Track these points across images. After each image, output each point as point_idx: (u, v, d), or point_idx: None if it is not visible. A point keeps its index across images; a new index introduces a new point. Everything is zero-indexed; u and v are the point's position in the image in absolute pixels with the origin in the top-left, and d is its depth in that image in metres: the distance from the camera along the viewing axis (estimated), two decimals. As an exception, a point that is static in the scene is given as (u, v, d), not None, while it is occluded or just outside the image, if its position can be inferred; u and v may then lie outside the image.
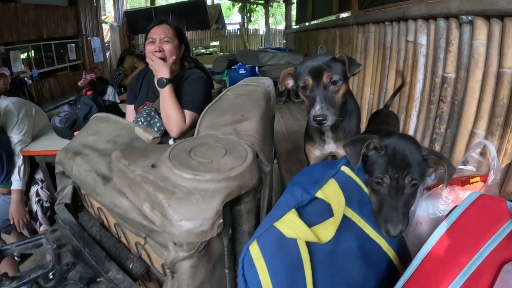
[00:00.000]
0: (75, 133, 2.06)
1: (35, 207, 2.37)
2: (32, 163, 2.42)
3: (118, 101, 3.87)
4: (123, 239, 0.97)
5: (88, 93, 2.42)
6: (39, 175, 2.45)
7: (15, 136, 2.32)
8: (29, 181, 2.41)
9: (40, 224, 2.38)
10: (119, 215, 0.78)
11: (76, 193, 1.14)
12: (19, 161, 2.30)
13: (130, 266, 0.90)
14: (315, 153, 1.40)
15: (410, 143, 0.87)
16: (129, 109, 1.96)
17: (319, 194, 0.77)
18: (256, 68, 4.69)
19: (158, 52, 1.71)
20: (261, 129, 1.03)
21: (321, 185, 0.79)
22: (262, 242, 0.70)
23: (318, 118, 1.06)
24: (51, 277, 0.90)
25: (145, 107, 1.77)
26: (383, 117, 1.66)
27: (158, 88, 1.69)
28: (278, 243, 0.70)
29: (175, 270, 0.68)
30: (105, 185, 0.81)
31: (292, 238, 0.70)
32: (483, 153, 1.44)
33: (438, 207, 1.17)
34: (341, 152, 1.33)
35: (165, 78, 1.65)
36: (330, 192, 0.79)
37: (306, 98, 1.14)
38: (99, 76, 3.95)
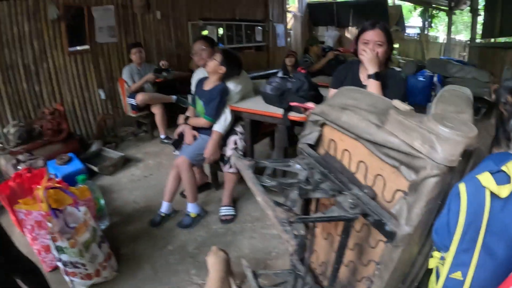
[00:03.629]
0: (294, 103, 2.65)
1: (230, 152, 3.06)
2: (235, 117, 3.12)
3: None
4: (359, 175, 1.45)
5: (303, 71, 2.96)
6: (239, 128, 3.14)
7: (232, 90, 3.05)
8: (229, 131, 3.10)
9: (230, 166, 3.08)
10: (385, 152, 1.26)
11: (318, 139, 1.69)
12: (226, 111, 3.01)
13: (364, 191, 1.34)
14: None
15: None
16: (332, 92, 2.37)
17: (503, 168, 1.10)
18: (435, 78, 4.85)
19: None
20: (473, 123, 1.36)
21: (505, 162, 1.11)
22: (468, 184, 1.09)
23: None
24: (307, 182, 1.43)
25: None
26: None
27: (366, 80, 2.10)
28: (475, 188, 1.08)
29: (419, 187, 1.13)
30: (378, 129, 1.28)
31: (484, 187, 1.07)
32: None
33: None
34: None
35: (375, 73, 2.04)
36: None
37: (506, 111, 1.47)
38: (296, 58, 4.67)
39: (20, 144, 3.74)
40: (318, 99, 2.86)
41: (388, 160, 1.26)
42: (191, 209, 3.06)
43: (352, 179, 1.44)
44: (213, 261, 2.02)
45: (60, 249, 2.15)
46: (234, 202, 3.31)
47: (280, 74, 3.77)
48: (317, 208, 1.85)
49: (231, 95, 3.04)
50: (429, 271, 1.28)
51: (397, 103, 1.34)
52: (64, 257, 2.19)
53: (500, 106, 1.46)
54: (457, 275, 1.11)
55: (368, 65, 2.07)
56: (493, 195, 1.07)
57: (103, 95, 4.97)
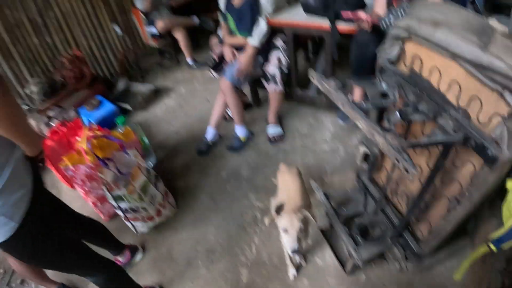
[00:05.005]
0: (345, 13, 2.38)
1: (274, 70, 2.90)
2: (274, 30, 2.90)
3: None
4: (450, 95, 1.37)
5: None
6: (279, 42, 2.93)
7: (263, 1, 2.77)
8: (270, 46, 2.92)
9: (275, 84, 2.93)
10: (489, 76, 1.17)
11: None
12: (261, 22, 2.76)
13: (460, 112, 1.26)
14: None
15: None
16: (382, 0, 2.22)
17: None
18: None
19: None
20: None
21: None
22: None
23: None
24: (406, 106, 1.32)
25: (402, 2, 1.99)
26: None
27: None
28: None
29: None
30: (483, 51, 1.17)
31: None
32: None
33: None
34: None
35: None
36: None
37: None
38: None
39: (46, 100, 3.62)
40: (363, 6, 2.60)
41: (490, 83, 1.17)
42: (240, 131, 3.05)
43: (443, 99, 1.36)
44: (288, 177, 2.03)
45: (118, 198, 2.16)
46: (280, 120, 3.26)
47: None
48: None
49: (264, 7, 2.77)
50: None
51: (494, 23, 1.22)
52: (124, 204, 2.19)
53: None
54: None
55: None
56: None
57: (119, 31, 4.69)
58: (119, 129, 2.75)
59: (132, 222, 2.33)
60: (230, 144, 3.06)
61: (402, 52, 1.56)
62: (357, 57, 2.41)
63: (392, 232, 1.80)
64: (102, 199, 2.45)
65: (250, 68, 2.86)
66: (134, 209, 2.24)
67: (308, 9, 2.82)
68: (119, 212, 2.27)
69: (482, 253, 1.36)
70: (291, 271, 2.03)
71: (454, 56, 1.27)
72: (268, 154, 2.98)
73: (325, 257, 2.10)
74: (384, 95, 1.44)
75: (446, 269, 1.93)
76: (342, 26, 2.55)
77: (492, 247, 1.30)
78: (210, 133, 3.06)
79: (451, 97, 1.35)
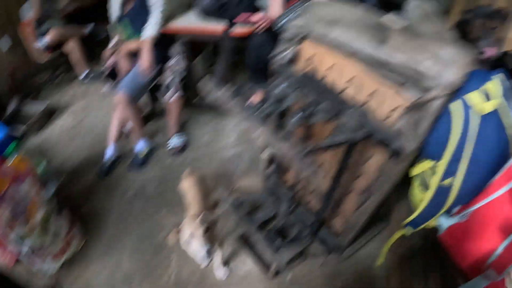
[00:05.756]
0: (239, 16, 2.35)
1: (172, 78, 2.76)
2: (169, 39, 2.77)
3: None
4: (350, 90, 1.41)
5: None
6: (175, 50, 2.80)
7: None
8: (165, 56, 2.77)
9: (172, 94, 2.79)
10: (391, 69, 1.22)
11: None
12: (155, 13, 2.57)
13: (361, 108, 1.28)
14: None
15: None
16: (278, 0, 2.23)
17: (484, 87, 1.20)
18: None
19: None
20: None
21: (485, 82, 1.21)
22: (457, 105, 1.19)
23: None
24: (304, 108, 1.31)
25: (298, 2, 2.05)
26: None
27: None
28: (464, 109, 1.19)
29: (423, 108, 1.19)
30: (380, 46, 1.23)
31: (471, 106, 1.18)
32: None
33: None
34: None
35: None
36: (491, 87, 1.21)
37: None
38: None
39: None
40: (258, 8, 2.60)
41: (390, 77, 1.24)
42: (141, 146, 2.86)
43: (343, 98, 1.40)
44: (189, 184, 1.97)
45: (18, 238, 1.86)
46: (182, 129, 3.13)
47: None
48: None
49: (160, 5, 2.60)
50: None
51: (387, 18, 1.27)
52: (26, 243, 1.89)
53: (469, 27, 1.69)
54: (448, 181, 1.26)
55: None
56: (477, 111, 1.18)
57: (5, 46, 4.21)
58: (10, 158, 2.45)
59: (38, 263, 2.04)
60: (133, 161, 2.86)
61: (299, 52, 1.56)
62: (253, 59, 2.42)
63: (308, 231, 1.83)
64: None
65: (153, 66, 2.66)
66: (38, 247, 1.95)
67: (203, 12, 2.75)
68: (22, 254, 1.96)
69: (398, 236, 1.45)
70: (218, 272, 2.00)
71: (352, 54, 1.31)
72: (173, 166, 2.85)
73: (248, 264, 2.06)
74: (282, 97, 1.43)
75: (369, 254, 2.02)
76: (238, 29, 2.53)
77: (408, 230, 1.41)
78: (110, 152, 2.81)
79: (352, 94, 1.39)
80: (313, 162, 1.07)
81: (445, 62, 1.12)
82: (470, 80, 1.24)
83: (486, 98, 1.20)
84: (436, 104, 1.16)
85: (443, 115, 1.22)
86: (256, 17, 2.23)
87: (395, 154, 1.26)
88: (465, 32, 1.85)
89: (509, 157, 1.22)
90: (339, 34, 1.32)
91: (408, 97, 1.20)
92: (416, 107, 1.18)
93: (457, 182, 1.25)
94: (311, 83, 1.45)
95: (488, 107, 1.19)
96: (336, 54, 1.38)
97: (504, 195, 1.19)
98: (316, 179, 1.07)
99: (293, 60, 1.59)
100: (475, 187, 1.26)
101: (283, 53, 1.57)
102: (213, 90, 1.38)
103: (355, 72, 1.34)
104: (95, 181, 2.78)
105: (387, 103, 1.28)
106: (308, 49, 1.51)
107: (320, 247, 1.88)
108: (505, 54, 1.87)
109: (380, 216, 2.03)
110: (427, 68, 1.12)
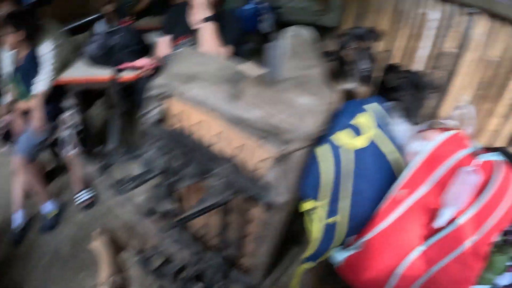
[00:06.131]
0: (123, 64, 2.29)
1: (66, 133, 2.61)
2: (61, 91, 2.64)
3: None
4: (218, 146, 1.38)
5: (128, 22, 2.63)
6: (68, 103, 2.64)
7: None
8: (58, 110, 2.63)
9: (70, 148, 2.65)
10: (249, 124, 1.21)
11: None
12: (45, 68, 2.49)
13: (230, 164, 1.31)
14: None
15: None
16: (164, 41, 2.21)
17: (354, 122, 1.27)
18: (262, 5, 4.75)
19: None
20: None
21: (355, 116, 1.29)
22: (324, 147, 1.23)
23: (363, 70, 1.73)
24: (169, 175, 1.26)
25: (184, 40, 2.07)
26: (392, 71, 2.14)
27: (198, 24, 1.95)
28: (333, 149, 1.22)
29: (288, 159, 1.17)
30: (236, 102, 1.22)
31: (341, 146, 1.22)
32: (462, 113, 1.92)
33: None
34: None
35: (208, 16, 1.91)
36: (363, 120, 1.28)
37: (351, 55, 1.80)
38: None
39: None
40: (147, 51, 2.62)
41: (252, 132, 1.23)
42: (49, 207, 2.69)
43: (212, 153, 1.38)
44: (99, 245, 1.88)
45: None
46: (89, 181, 2.94)
47: (102, 26, 3.35)
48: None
49: (46, 57, 2.51)
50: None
51: (246, 67, 1.28)
52: None
53: (344, 51, 1.77)
54: (334, 219, 1.30)
55: (199, 8, 1.92)
56: (348, 149, 1.23)
57: None
58: None
59: None
60: (43, 224, 2.67)
61: (166, 110, 1.52)
62: (140, 104, 2.37)
63: (219, 274, 1.81)
64: None
65: (46, 123, 2.53)
66: None
67: (91, 60, 2.67)
68: None
69: (302, 271, 1.51)
70: None
71: (213, 111, 1.29)
72: (85, 223, 2.70)
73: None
74: (151, 164, 1.39)
75: (289, 276, 2.03)
76: (126, 75, 2.44)
77: (309, 264, 1.47)
78: (18, 218, 2.60)
79: (221, 148, 1.37)
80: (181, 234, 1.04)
81: (300, 114, 1.13)
82: (340, 116, 1.30)
83: (356, 133, 1.25)
84: (299, 155, 1.17)
85: (312, 160, 1.25)
86: (140, 62, 2.19)
87: (268, 206, 1.26)
88: (341, 57, 1.93)
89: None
90: (196, 92, 1.30)
91: (271, 150, 1.20)
92: (281, 159, 1.19)
93: (342, 218, 1.29)
94: (180, 142, 1.42)
95: (360, 142, 1.24)
96: (200, 111, 1.36)
97: (393, 223, 1.23)
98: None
99: (162, 119, 1.54)
100: (365, 218, 1.30)
101: (151, 113, 1.52)
102: (85, 165, 1.33)
103: (221, 127, 1.33)
104: (8, 252, 2.57)
105: (256, 155, 1.28)
106: (175, 107, 1.48)
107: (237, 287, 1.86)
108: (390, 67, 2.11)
109: (294, 240, 2.04)
110: (283, 121, 1.13)
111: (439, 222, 1.14)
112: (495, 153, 1.20)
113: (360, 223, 1.32)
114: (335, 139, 1.23)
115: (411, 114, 1.66)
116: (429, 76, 2.33)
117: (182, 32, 2.12)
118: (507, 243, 1.22)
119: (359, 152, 1.24)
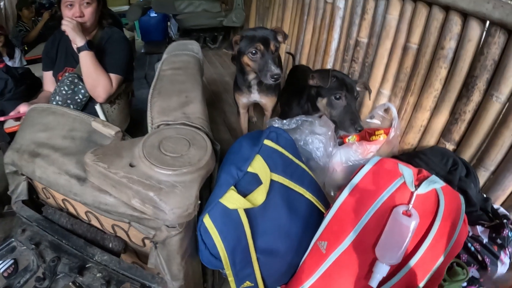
= = = = = = =
**ASSIGNMENT:**
When copying from the data above, print only the lines from the line containing "52: (64, 257, 2.19)" to the line containing "67: (308, 9, 2.82)", exactly, and leave the pictures out.

**EXERCISE RESULT:**
52: (64, 257, 2.19)
53: (500, 106, 1.46)
54: (457, 275, 1.11)
55: (368, 65, 2.07)
56: (493, 195, 1.07)
57: (103, 95, 4.97)
[00:05.005]
0: (345, 13, 2.38)
1: (274, 70, 2.90)
2: (274, 30, 2.90)
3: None
4: (450, 95, 1.37)
5: None
6: (279, 42, 2.93)
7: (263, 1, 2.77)
8: (270, 46, 2.92)
9: (275, 84, 2.93)
10: (489, 76, 1.17)
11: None
12: (261, 22, 2.76)
13: (460, 112, 1.26)
14: None
15: None
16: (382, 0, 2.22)
17: None
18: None
19: None
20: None
21: None
22: None
23: None
24: (406, 106, 1.32)
25: (402, 2, 1.99)
26: None
27: None
28: None
29: None
30: (483, 51, 1.17)
31: None
32: None
33: None
34: None
35: None
36: None
37: None
38: None
39: (46, 100, 3.62)
40: (363, 6, 2.60)
41: (490, 83, 1.17)
42: (240, 131, 3.05)
43: (443, 99, 1.36)
44: (288, 177, 2.03)
45: (118, 198, 2.16)
46: (280, 120, 3.26)
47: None
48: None
49: (264, 7, 2.77)
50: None
51: (494, 23, 1.22)
52: (124, 204, 2.19)
53: None
54: None
55: None
56: None
57: (119, 31, 4.69)
58: (119, 129, 2.75)
59: (132, 222, 2.33)
60: (230, 144, 3.06)
61: (402, 52, 1.56)
62: (357, 57, 2.41)
63: (392, 232, 1.80)
64: (102, 199, 2.45)
65: (250, 68, 2.86)
66: (134, 209, 2.24)
67: (308, 9, 2.82)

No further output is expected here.